In un momento difficile...

Ognuno di noi affronta a volte alcuni momenti difficili, oppure si trova vicino a congiunti, amici, conoscenti, parenti, che stanno affrontando momenti difficili. E ognuno di noi vorrebbe poter offrire aiuto e conforto, aiutare i propri cari ad uscire dalla sofferenza. Non sempre è necessario rivolgersi ad uno psicoterapeuta, a volte, se non ci sono ulteriori complicazioni, può essere di enorme conforto anche il solo sostegno dato da una persona cara attraverso semplici interventi e a volte anche semplicemente attraverso la propria presenza.

Sapendo ciò, la maggior parte di noi prova quindi ad offrire supporto con alcune frasi tipiche. Ma non sempre queste frasi, pur se dette con le migliori intenzioni, garantiscono di essere utili.
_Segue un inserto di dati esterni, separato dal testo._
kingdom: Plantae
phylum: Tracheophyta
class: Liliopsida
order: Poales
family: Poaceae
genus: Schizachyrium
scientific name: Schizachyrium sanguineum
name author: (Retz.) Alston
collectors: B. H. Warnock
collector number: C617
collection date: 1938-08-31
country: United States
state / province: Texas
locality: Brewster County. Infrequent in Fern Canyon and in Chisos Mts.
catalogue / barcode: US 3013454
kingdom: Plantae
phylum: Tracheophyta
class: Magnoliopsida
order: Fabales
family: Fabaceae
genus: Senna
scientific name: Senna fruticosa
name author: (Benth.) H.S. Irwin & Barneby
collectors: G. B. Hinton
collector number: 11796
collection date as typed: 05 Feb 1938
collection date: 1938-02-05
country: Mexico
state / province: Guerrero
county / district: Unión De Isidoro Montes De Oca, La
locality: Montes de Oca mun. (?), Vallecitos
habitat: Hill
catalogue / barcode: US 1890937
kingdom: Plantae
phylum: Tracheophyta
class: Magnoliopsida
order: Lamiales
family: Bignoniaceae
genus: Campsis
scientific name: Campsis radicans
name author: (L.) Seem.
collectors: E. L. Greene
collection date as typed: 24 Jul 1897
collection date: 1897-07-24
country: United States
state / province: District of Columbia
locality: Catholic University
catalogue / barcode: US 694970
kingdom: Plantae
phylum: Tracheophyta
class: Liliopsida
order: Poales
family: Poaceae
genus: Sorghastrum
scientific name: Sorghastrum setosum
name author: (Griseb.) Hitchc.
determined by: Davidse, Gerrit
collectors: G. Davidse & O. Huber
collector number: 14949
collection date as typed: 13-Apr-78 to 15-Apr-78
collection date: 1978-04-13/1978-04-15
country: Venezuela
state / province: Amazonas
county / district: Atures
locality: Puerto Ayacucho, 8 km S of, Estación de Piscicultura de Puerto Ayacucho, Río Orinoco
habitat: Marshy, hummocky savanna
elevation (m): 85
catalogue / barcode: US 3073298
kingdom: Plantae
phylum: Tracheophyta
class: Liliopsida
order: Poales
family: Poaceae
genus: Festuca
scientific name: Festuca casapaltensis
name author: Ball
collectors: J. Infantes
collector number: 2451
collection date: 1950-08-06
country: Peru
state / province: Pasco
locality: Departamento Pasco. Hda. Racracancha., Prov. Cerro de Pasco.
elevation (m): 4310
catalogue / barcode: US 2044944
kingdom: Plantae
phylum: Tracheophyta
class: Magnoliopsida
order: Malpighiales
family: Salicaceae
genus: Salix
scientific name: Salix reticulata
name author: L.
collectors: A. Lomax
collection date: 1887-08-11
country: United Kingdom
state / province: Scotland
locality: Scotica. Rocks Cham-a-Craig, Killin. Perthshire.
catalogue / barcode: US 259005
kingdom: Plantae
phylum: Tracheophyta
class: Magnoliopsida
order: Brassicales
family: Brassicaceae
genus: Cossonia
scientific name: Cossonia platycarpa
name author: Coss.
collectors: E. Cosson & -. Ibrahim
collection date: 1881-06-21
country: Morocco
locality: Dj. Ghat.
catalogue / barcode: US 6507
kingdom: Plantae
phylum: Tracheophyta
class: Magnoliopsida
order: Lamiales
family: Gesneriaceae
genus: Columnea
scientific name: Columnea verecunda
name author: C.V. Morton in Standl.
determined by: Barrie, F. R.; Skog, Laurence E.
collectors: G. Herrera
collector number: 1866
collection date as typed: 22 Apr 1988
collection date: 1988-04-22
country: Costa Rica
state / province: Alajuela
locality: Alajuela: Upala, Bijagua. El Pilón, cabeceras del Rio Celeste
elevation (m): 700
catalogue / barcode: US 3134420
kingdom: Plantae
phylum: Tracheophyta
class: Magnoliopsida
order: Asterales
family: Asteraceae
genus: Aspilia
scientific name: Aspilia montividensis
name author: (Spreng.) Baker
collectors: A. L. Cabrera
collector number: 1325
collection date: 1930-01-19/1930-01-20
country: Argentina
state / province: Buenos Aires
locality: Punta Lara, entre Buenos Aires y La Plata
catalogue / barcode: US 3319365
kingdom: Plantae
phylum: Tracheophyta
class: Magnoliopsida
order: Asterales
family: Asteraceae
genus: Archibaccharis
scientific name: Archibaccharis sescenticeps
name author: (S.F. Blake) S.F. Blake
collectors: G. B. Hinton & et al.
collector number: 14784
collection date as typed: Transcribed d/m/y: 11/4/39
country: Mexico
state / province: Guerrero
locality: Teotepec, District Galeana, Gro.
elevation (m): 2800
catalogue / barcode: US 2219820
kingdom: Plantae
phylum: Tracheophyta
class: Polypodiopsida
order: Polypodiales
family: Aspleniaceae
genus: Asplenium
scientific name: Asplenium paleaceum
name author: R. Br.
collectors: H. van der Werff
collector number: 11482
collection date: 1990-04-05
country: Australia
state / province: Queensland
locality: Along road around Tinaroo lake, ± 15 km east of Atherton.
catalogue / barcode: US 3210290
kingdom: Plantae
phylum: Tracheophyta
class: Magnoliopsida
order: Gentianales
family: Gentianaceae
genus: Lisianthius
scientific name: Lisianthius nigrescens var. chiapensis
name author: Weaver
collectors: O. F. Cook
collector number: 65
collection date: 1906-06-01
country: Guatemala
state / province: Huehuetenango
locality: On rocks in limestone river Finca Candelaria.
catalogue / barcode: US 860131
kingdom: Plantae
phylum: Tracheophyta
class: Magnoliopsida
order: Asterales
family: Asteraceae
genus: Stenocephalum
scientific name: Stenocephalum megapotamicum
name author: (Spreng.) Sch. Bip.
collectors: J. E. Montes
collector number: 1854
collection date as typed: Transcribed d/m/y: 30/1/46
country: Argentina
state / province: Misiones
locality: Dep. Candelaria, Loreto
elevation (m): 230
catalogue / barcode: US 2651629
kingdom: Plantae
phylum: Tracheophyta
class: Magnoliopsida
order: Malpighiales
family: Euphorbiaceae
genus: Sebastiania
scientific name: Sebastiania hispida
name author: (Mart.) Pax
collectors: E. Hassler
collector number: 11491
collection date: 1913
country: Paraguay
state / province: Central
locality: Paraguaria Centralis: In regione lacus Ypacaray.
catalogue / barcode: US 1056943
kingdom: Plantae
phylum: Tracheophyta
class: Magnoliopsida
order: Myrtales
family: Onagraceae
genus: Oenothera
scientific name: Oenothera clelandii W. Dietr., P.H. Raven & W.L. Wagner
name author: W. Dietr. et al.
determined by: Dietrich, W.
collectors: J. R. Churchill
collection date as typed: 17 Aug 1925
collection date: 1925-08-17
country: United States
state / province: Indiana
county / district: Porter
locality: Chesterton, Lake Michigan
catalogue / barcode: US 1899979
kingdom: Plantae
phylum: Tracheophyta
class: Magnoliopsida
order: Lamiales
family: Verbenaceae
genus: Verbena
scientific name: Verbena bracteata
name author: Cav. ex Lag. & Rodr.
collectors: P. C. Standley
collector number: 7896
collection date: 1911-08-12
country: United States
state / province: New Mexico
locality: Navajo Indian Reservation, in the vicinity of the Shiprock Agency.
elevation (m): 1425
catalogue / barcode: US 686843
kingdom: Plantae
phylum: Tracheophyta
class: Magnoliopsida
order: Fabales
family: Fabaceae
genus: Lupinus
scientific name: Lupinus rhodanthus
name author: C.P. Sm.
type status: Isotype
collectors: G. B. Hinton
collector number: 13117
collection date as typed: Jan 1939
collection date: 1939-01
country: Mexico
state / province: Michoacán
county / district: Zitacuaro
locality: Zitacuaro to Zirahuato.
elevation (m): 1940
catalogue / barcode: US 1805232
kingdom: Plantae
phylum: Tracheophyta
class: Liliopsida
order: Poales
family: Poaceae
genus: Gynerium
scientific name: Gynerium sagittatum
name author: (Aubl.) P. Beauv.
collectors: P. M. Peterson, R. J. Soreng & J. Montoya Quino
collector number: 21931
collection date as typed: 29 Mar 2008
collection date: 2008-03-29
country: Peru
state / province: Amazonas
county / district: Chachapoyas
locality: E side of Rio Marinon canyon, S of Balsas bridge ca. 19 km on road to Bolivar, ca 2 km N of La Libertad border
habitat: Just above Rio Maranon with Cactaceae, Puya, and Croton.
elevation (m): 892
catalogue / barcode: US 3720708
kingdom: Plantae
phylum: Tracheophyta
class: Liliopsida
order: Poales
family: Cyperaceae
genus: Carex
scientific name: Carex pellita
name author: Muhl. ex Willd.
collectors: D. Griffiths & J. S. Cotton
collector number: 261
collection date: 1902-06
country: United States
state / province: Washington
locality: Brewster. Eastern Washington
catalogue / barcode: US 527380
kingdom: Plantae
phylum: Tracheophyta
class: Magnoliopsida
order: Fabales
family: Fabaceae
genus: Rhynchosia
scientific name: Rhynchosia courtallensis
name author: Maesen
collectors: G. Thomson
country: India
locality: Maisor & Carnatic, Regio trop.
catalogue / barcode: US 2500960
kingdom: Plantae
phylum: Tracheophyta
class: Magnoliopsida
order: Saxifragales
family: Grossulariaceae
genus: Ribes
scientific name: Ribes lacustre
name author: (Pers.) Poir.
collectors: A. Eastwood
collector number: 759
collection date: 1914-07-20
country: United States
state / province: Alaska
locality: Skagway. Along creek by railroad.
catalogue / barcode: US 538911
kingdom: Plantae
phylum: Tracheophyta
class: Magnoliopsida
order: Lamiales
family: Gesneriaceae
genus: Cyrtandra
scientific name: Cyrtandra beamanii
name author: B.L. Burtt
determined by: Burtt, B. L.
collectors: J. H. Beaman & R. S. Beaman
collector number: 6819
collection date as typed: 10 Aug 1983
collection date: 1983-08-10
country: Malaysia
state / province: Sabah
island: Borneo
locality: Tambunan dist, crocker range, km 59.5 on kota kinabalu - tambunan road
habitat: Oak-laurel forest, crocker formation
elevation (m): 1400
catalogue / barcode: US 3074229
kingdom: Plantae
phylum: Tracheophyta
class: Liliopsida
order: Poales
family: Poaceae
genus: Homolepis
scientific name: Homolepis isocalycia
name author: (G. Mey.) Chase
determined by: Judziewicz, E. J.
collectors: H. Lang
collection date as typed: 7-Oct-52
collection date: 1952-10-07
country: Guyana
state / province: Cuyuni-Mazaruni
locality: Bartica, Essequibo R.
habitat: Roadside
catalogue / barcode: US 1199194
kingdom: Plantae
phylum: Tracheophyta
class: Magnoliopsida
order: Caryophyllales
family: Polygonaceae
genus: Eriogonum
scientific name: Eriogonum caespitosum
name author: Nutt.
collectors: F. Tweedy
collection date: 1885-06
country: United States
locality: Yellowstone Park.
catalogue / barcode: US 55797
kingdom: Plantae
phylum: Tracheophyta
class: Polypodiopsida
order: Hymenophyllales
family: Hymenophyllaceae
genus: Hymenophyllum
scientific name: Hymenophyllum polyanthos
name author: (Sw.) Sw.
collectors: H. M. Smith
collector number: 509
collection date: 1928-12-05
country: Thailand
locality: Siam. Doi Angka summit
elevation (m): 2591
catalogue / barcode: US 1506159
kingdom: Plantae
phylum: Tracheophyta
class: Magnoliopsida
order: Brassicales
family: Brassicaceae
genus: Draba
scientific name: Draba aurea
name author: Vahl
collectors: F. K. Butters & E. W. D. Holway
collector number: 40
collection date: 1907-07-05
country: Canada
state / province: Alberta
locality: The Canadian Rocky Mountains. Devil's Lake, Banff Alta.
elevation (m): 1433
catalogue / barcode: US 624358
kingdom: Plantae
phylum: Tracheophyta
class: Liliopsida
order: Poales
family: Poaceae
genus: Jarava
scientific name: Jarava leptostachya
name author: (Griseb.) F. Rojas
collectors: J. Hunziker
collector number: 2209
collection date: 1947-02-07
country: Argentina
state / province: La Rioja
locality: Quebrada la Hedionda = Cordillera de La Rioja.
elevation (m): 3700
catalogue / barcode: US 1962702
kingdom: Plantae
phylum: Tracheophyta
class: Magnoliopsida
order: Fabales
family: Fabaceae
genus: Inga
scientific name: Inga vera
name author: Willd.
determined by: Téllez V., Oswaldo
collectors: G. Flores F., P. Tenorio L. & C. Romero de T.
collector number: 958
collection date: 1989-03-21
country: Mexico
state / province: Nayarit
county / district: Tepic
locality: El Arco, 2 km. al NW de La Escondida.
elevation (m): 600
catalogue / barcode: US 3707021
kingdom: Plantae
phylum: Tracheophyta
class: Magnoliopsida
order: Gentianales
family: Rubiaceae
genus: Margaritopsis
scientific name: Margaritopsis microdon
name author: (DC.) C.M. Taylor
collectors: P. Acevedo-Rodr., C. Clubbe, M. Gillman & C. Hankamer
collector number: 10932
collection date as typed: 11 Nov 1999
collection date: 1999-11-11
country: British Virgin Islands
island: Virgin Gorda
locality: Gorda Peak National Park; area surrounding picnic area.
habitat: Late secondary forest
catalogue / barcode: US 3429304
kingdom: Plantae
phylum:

Se il nostro caro sta ad esempio attraversando una separazione di coppia, potremmo trovarci a dire “in fondo non eravate fatti per stare insieme, troverai di meglio”. Se sta affrontando un lutto potremmo ricorrere ad un tranquillizzante “ora si trova in un posto migliore”. Se ha affrontato una dura lite al lavoro potremmo calmare le acque dicendo “lascia perdere, non ne vale la pena”. Se non ha passato un esame a scuola o all’Università nonostante l’impegno potremmo dire banalmente “ti passerà”.

Ma spesso queste frasi non producono il risultato sperato, anzi.

In quello specifico momento, infatti, mentre cerchiamo di consolarla, la persona sta affrontando una condizione di disperazione, di forte sovvertimento emotivo, di intensa preoccupazione per la sua futura condizione di vita. 

Ad una persona che sta affrontando una separazione non interessa sapere se fosse o meno fatta per stare con quel partner: in quel momento sente solo il dolore dell’abbandono ed il peso della solitudine.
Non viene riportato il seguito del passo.